*** MATERIAL SUPPLIED ***

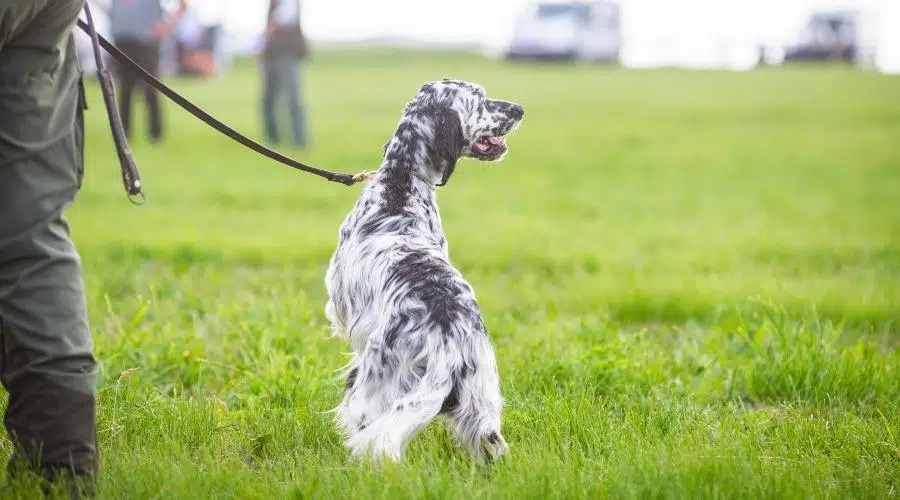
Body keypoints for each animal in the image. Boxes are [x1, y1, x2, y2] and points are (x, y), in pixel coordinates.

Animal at [324, 80, 524, 462]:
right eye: (480, 100)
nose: (520, 109)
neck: (400, 185)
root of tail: (452, 346)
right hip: (482, 402)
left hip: (374, 387)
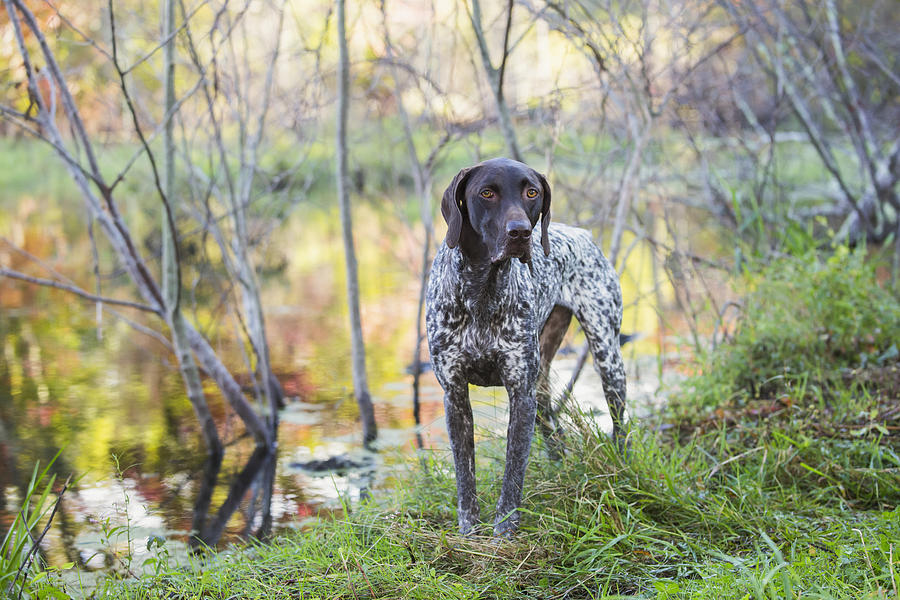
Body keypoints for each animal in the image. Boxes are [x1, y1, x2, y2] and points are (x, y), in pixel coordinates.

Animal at [428, 158, 624, 536]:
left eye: (532, 193)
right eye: (486, 193)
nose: (520, 233)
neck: (482, 290)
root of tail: (582, 233)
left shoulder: (520, 392)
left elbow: (513, 469)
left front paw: (505, 525)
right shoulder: (455, 396)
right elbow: (465, 473)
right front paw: (469, 527)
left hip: (608, 359)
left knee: (621, 426)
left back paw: (625, 470)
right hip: (543, 382)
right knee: (552, 425)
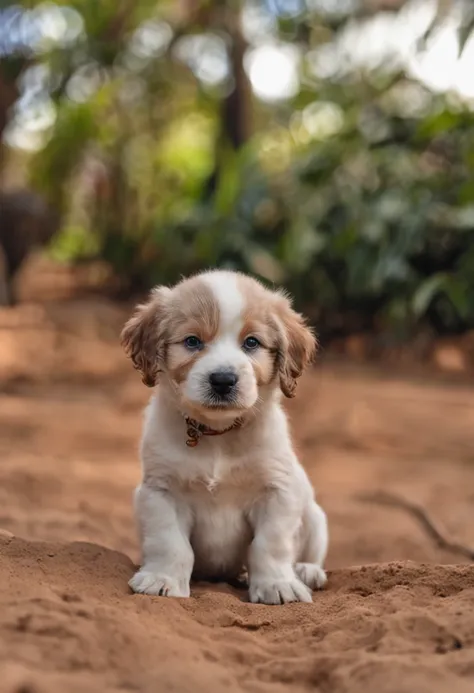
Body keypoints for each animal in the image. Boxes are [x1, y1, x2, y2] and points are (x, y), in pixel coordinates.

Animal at [122, 268, 328, 604]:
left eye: (252, 343)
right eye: (192, 341)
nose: (222, 380)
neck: (218, 435)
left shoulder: (278, 491)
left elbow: (270, 545)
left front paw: (277, 584)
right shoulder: (161, 491)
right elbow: (170, 543)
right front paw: (162, 579)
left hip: (314, 514)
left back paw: (306, 571)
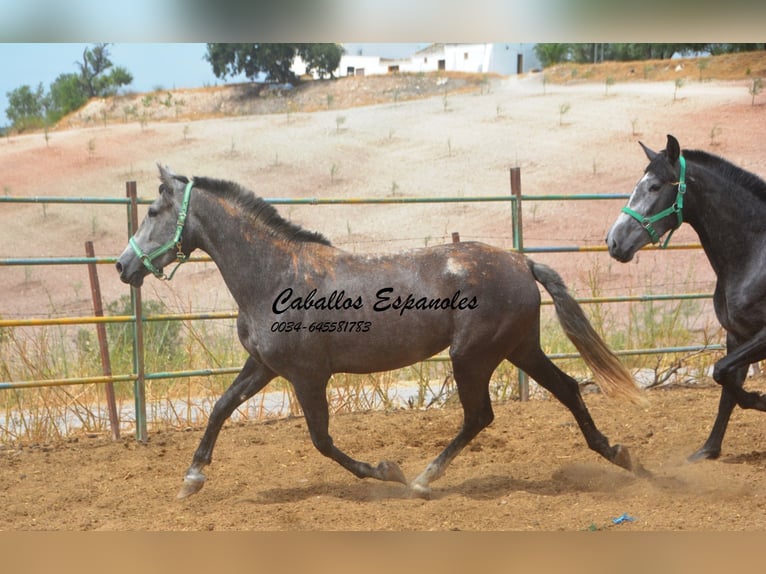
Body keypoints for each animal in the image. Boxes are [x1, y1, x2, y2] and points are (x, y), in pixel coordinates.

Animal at [117, 164, 643, 499]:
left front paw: (388, 471)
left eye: (152, 213)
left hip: (473, 356)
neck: (274, 274)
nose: (123, 266)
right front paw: (191, 479)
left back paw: (422, 479)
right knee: (567, 389)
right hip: (519, 348)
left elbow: (322, 441)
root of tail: (521, 262)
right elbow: (220, 409)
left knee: (480, 415)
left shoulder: (307, 377)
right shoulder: (263, 366)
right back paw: (622, 456)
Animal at [606, 134, 766, 461]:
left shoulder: (762, 336)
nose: (614, 241)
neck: (755, 255)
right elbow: (727, 384)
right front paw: (708, 450)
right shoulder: (738, 335)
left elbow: (722, 372)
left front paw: (762, 400)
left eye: (655, 186)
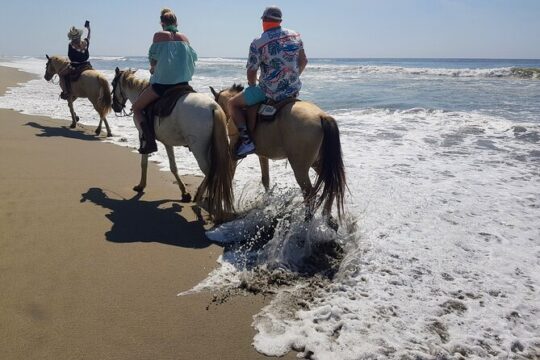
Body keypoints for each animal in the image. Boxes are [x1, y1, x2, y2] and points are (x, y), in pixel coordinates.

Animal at [110, 66, 233, 221]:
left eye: (112, 84)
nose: (114, 106)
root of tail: (213, 107)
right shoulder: (167, 141)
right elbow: (173, 167)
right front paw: (184, 193)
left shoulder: (142, 135)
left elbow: (144, 162)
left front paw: (141, 185)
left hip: (199, 150)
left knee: (211, 172)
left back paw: (201, 202)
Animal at [211, 84, 346, 225]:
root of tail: (321, 116)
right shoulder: (262, 156)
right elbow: (265, 179)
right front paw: (267, 202)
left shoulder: (233, 154)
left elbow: (229, 175)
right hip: (319, 162)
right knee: (332, 184)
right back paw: (327, 217)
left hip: (300, 167)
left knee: (310, 192)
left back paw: (307, 221)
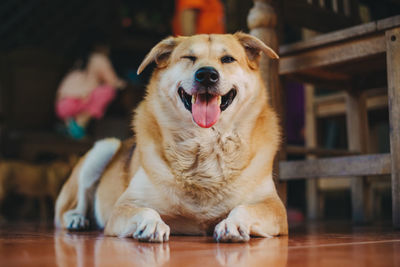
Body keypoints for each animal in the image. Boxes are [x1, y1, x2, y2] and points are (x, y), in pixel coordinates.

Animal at [55, 31, 288, 243]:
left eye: (228, 59)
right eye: (189, 57)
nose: (206, 74)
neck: (204, 141)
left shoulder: (274, 207)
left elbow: (245, 209)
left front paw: (233, 224)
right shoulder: (123, 206)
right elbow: (146, 210)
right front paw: (151, 225)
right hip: (103, 149)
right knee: (70, 207)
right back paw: (76, 219)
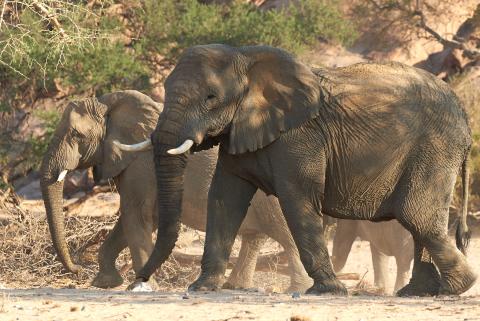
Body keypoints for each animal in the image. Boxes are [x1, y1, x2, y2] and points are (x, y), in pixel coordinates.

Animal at [38, 89, 312, 290]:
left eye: (76, 135)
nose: (76, 269)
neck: (110, 104)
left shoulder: (141, 166)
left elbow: (136, 217)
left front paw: (141, 286)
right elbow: (131, 222)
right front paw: (105, 283)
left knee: (284, 232)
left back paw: (299, 287)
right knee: (255, 235)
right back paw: (235, 287)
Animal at [121, 43, 476, 296]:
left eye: (211, 97)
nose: (138, 281)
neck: (246, 57)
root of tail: (463, 112)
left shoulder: (300, 137)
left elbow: (297, 199)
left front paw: (328, 291)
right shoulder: (240, 131)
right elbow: (224, 198)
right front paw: (202, 287)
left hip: (434, 148)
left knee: (417, 216)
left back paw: (454, 289)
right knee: (417, 220)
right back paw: (418, 293)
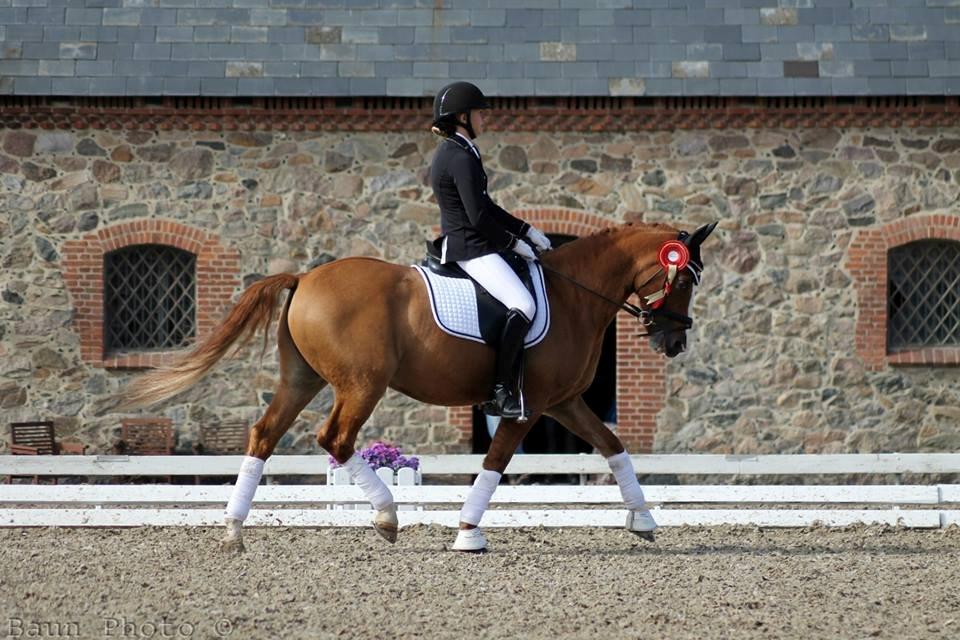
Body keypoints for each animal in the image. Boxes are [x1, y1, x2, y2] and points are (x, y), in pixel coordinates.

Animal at [121, 220, 717, 552]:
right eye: (683, 278)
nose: (673, 342)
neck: (574, 295)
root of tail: (305, 276)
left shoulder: (564, 403)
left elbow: (614, 448)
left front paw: (644, 519)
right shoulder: (524, 409)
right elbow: (494, 465)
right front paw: (468, 532)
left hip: (302, 379)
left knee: (265, 435)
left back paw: (233, 528)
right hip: (362, 384)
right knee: (335, 439)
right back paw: (386, 516)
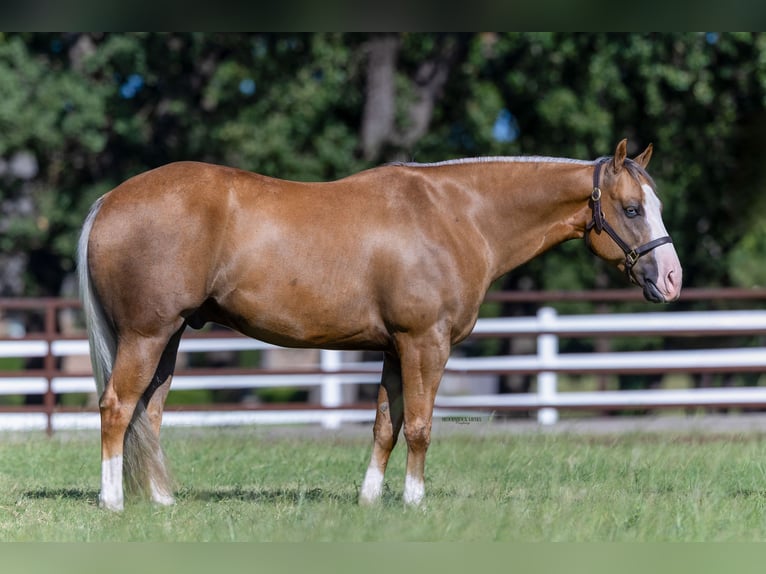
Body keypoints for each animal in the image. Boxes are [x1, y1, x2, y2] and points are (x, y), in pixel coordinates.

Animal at [77, 138, 682, 511]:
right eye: (632, 209)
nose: (672, 279)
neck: (455, 216)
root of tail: (109, 200)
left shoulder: (396, 349)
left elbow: (384, 426)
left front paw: (370, 501)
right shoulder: (425, 344)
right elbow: (418, 426)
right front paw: (415, 501)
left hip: (170, 337)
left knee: (150, 413)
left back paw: (161, 501)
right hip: (147, 334)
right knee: (117, 407)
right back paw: (112, 502)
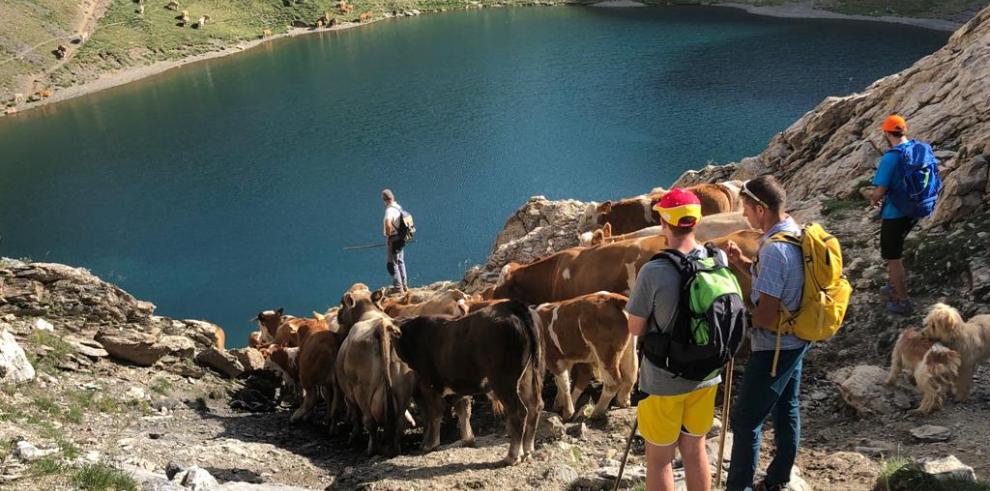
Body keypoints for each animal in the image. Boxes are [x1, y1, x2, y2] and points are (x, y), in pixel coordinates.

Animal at [394, 302, 544, 468]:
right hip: (529, 376)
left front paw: (430, 444)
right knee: (535, 406)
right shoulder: (458, 382)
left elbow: (435, 412)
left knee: (518, 412)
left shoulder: (429, 382)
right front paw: (467, 439)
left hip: (503, 381)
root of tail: (510, 305)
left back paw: (512, 456)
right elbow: (463, 408)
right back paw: (528, 451)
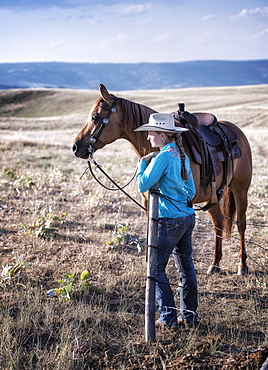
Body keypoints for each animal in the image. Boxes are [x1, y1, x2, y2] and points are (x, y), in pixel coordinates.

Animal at [72, 84, 252, 274]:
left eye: (95, 117)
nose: (75, 147)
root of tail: (236, 131)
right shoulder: (149, 204)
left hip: (240, 189)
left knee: (241, 224)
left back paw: (242, 265)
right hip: (214, 195)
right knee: (218, 222)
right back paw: (215, 264)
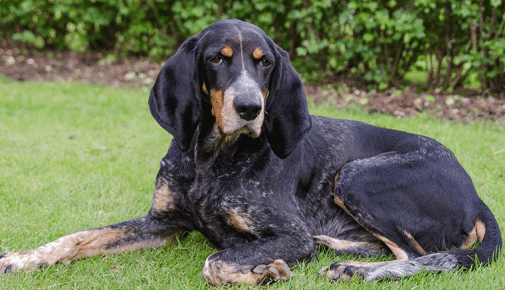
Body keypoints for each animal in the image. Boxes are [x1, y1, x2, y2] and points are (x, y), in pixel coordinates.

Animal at [0, 19, 500, 286]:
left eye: (266, 63)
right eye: (216, 59)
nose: (249, 108)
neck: (212, 159)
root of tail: (476, 195)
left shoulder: (290, 234)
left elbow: (217, 262)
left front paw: (265, 271)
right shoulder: (161, 223)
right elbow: (80, 237)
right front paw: (25, 258)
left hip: (358, 175)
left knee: (419, 258)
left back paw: (358, 270)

*** End of MATERIAL SUPPLIED ***

WHAT THE EXERCISE ASKS >>
While skipping the pictures, transcribe the data above from the line showing "right knee: (552, 425)" through the line showing "left hip: (300, 167)", exactly and with both ends.

RESPONSE TO THIS EXERCISE >>
right knee: (552, 425)
Body keypoints for each animal in the image. Boxes are [x1, y1, x2, y2] and points are (x, y), in pixel coordinates.

Animal at [122, 268, 328, 604]:
left eye: (252, 343)
right eye: (192, 341)
nose: (222, 380)
neck: (218, 435)
left shoulder: (278, 491)
left elbow: (270, 545)
left front paw: (277, 584)
right shoulder: (161, 491)
right elbow: (170, 543)
right front paw: (162, 579)
left hip: (314, 514)
left back paw: (306, 571)
Body keypoints for each animal in the image. Boxes are [x1, y1, x2, y2] and points are (x, y), in pixel coordinates.

Animal at [117, 164, 643, 499]:
left front paw: (388, 471)
left eye: (152, 213)
left hip: (473, 356)
neck: (274, 274)
nose: (123, 266)
right front paw: (191, 479)
left back paw: (422, 479)
right knee: (567, 389)
right hip: (519, 348)
left elbow: (322, 441)
root of tail: (521, 262)
right elbow: (220, 409)
left knee: (480, 415)
left shoulder: (307, 377)
right shoulder: (263, 366)
right back paw: (622, 456)
Animal at [606, 134, 766, 461]:
left shoulder: (762, 336)
nose: (614, 241)
neck: (755, 255)
right elbow: (727, 384)
right front paw: (708, 450)
right shoulder: (738, 335)
left elbow: (722, 372)
left front paw: (762, 400)
left eye: (655, 186)
Body keypoints for each animal in the image. Boxes are [x1, y1, x2, y2] and points are (x, y), in pixel coordinates.

Animal at [110, 66, 233, 221]:
left eye: (112, 84)
nose: (114, 106)
root of tail: (213, 107)
right shoulder: (167, 141)
right elbow: (173, 167)
right front paw: (184, 193)
left shoulder: (142, 135)
left elbow: (144, 162)
left front paw: (141, 185)
left hip: (199, 150)
left knee: (211, 172)
left back paw: (201, 202)
Animal at [211, 84, 346, 225]:
root of tail: (321, 116)
right shoulder: (262, 156)
right elbow: (265, 179)
right front paw: (267, 202)
left shoulder: (233, 154)
left elbow: (229, 175)
right hip: (319, 162)
right knee: (332, 184)
right back paw: (327, 217)
left hip: (300, 167)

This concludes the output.